------ GIVEN DATA ------

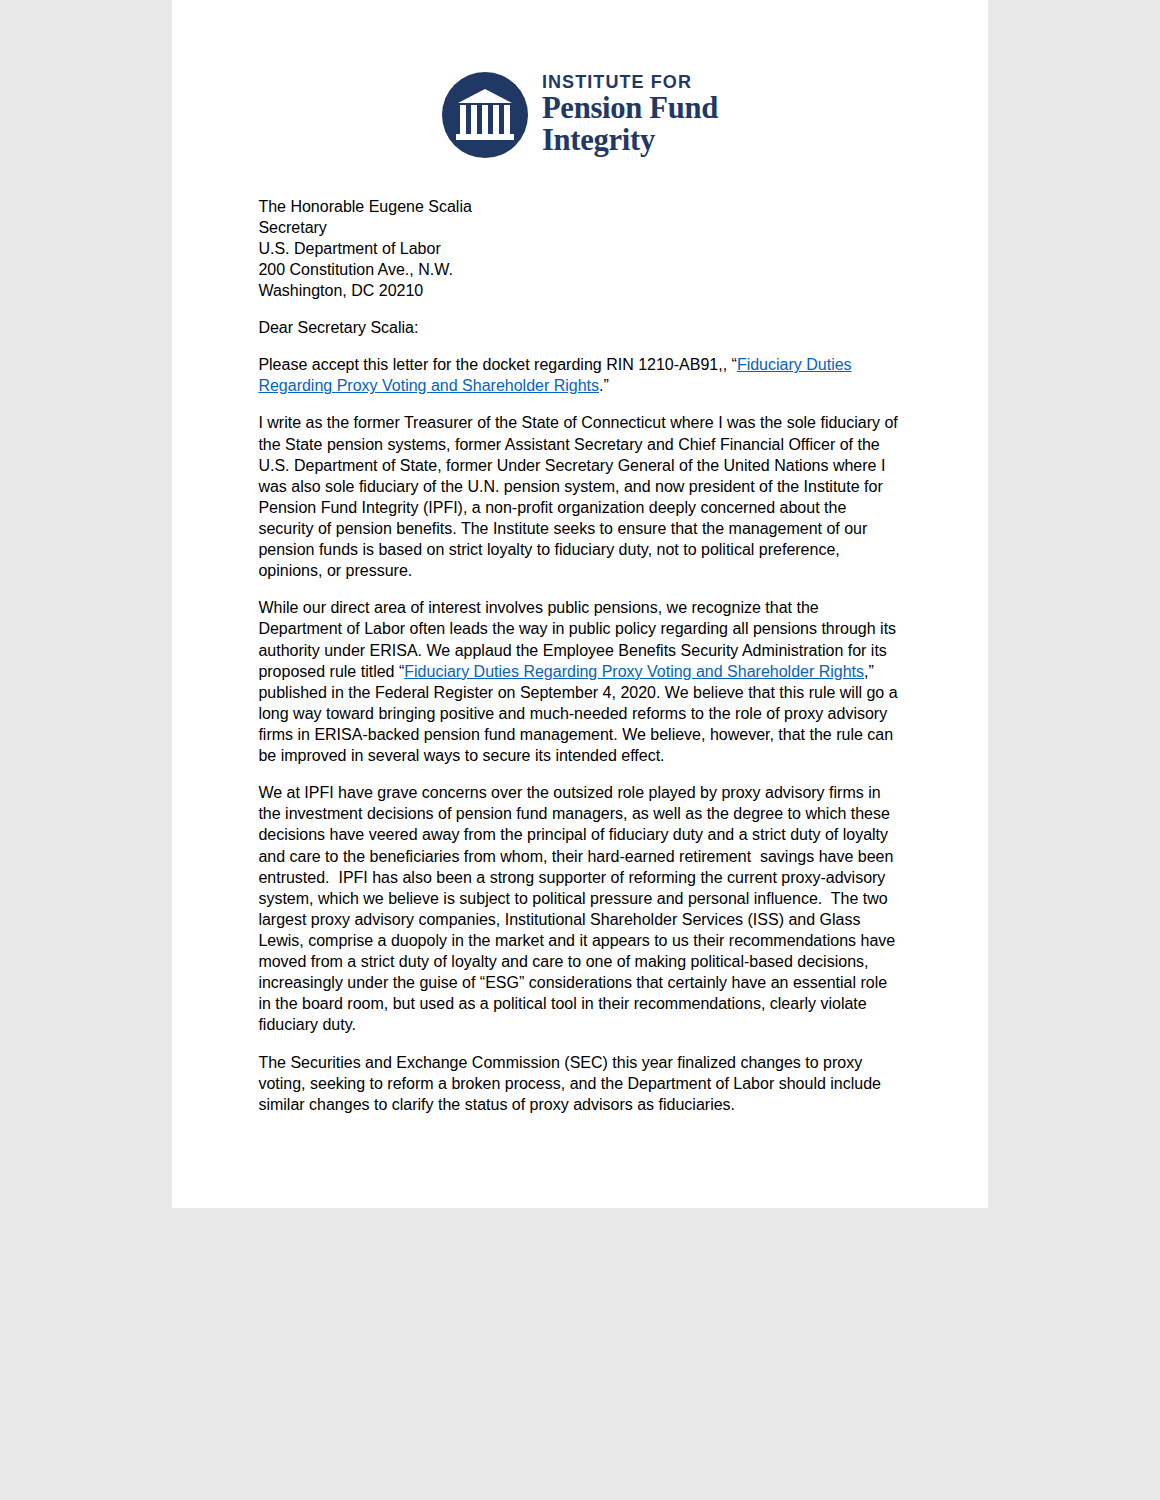INSTITUTE FOR
Pension Fund
Integrity
The Honorable Eugene Scalia
Secretary
U.S. Department of Labor
200 Constitution Ave., N.W.
Washington, DC 20210
Dear Secretary Scalia:
Please accept this letter for the docket regarding RIN 1210-AB91,, “Fiduciary Duties Regarding Proxy Voting and Shareholder Rights.”
I write as the former Treasurer of the State of Connecticut where I was the sole fiduciary of the State pension systems, former Assistant Secretary and Chief Financial Officer of the U.S. Department of State, former Under Secretary General of the United Nations where I was also sole fiduciary of the U.N. pension system, and now president of the Institute for Pension Fund Integrity (IPFI), a non-profit organization deeply concerned about the security of pension benefits. The Institute seeks to ensure that the management of our pension funds is based on strict loyalty to fiduciary duty, not to political preference, opinions, or pressure.
While our direct area of interest involves public pensions, we recognize that the Department of Labor often leads the way in public policy regarding all pensions through its authority under ERISA. We applaud the Employee Benefits Security Administration for its proposed rule titled “Fiduciary Duties Regarding Proxy Voting and Shareholder Rights,” published in the Federal Register on September 4, 2020. We believe that this rule will go a long way toward bringing positive and much-needed reforms to the role of proxy advisory firms in ERISA-backed pension fund management. We believe, however, that the rule can be improved in several ways to secure its intended effect.
We at IPFI have grave concerns over the outsized role played by proxy advisory firms in the investment decisions of pension fund managers, as well as the degree to which these decisions have veered away from the principal of fiduciary duty and a strict duty of loyalty and care to the beneficiaries from whom, their hard-earned retirement savings have been entrusted. IPFI has also been a strong supporter of reforming the current proxy-advisory system, which we believe is subject to political pressure and personal influence. The two largest proxy advisory companies, Institutional Shareholder Services (ISS) and Glass Lewis, comprise a duopoly in the market and it appears to us their recommendations have moved from a strict duty of loyalty and care to one of making political-based decisions, increasingly under the guise of “ESG” considerations that certainly have an essential role in the board room, but used as a political tool in their recommendations, clearly violate fiduciary duty.
The Securities and Exchange Commission (SEC) this year finalized changes to proxy voting, seeking to reform a broken process, and the Department of Labor should include similar changes to clarify the status of proxy advisors as fiduciaries.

------

* _REQUIREMENT_: Reproduce all the entries above exactly. Include no images.

* _RESULT FOR THIS TASK_:
INSTITUTE FOR
Pension Fund
Integrity
The Honorable Eugene Scalia
Secretary
U.S. Department of Labor
200 Constitution Ave., N.W.
Washington, DC 20210
Dear Secretary Scalia:
Please accept this letter for the docket regarding RIN 1210-AB91,, “Fiduciary Duties Regarding Proxy Voting and Shareholder Rights.”
I write as the former Treasurer of the State of Connecticut where I was the sole fiduciary of the State pension systems, former Assistant Secretary and Chief Financial Officer of the U.S. Department of State, former Under Secretary General of the United Nations where I was also sole fiduciary of the U.N. pension system, and now president of the Institute for Pension Fund Integrity (IPFI), a non-profit organization deeply concerned about the security of pension benefits. The Institute seeks to ensure that the management of our pension funds is based on strict loyalty to fiduciary duty, not to political preference, opinions, or pressure.
While our direct area of interest involves public pensions, we recognize that the Department of Labor often leads the way in public policy regarding all pensions through its authority under ERISA. We applaud the Employee Benefits Security Administration for its proposed rule titled “Fiduciary Duties Regarding Proxy Voting and Shareholder Rights,” published in the Federal Register on September 4, 2020. We believe that this rule will go a long way toward bringing positive and much-needed reforms to the role of proxy advisory firms in ERISA-backed pension fund management. We believe, however, that the rule can be improved in several ways to secure its intended effect.
We at IPFI have grave concerns over the outsized role played by proxy advisory firms in the investment decisions of pension fund managers, as well as the degree to which these decisions have veered away from the principal of fiduciary duty and a strict duty of loyalty and care to the beneficiaries from whom, their hard-earned retirement savings have been entrusted. IPFI has also been a strong supporter of reforming the current proxy-advisory system, which we believe is subject to political pressure and personal influence. The two largest proxy advisory companies, Institutional Shareholder Services (ISS) and Glass Lewis, comprise a duopoly in the market and it appears to us their recommendations have moved from a strict duty of loyalty and care to one of making political-based decisions, increasingly under the guise of “ESG” considerations that certainly have an essential role in the board room, but used as a political tool in their recommendations, clearly violate fiduciary duty.
The Securities and Exchange Commission (SEC) this year finalized changes to proxy voting, seeking to reform a broken process, and the Department of Labor should include similar changes to clarify the status of proxy advisors as fiduciaries.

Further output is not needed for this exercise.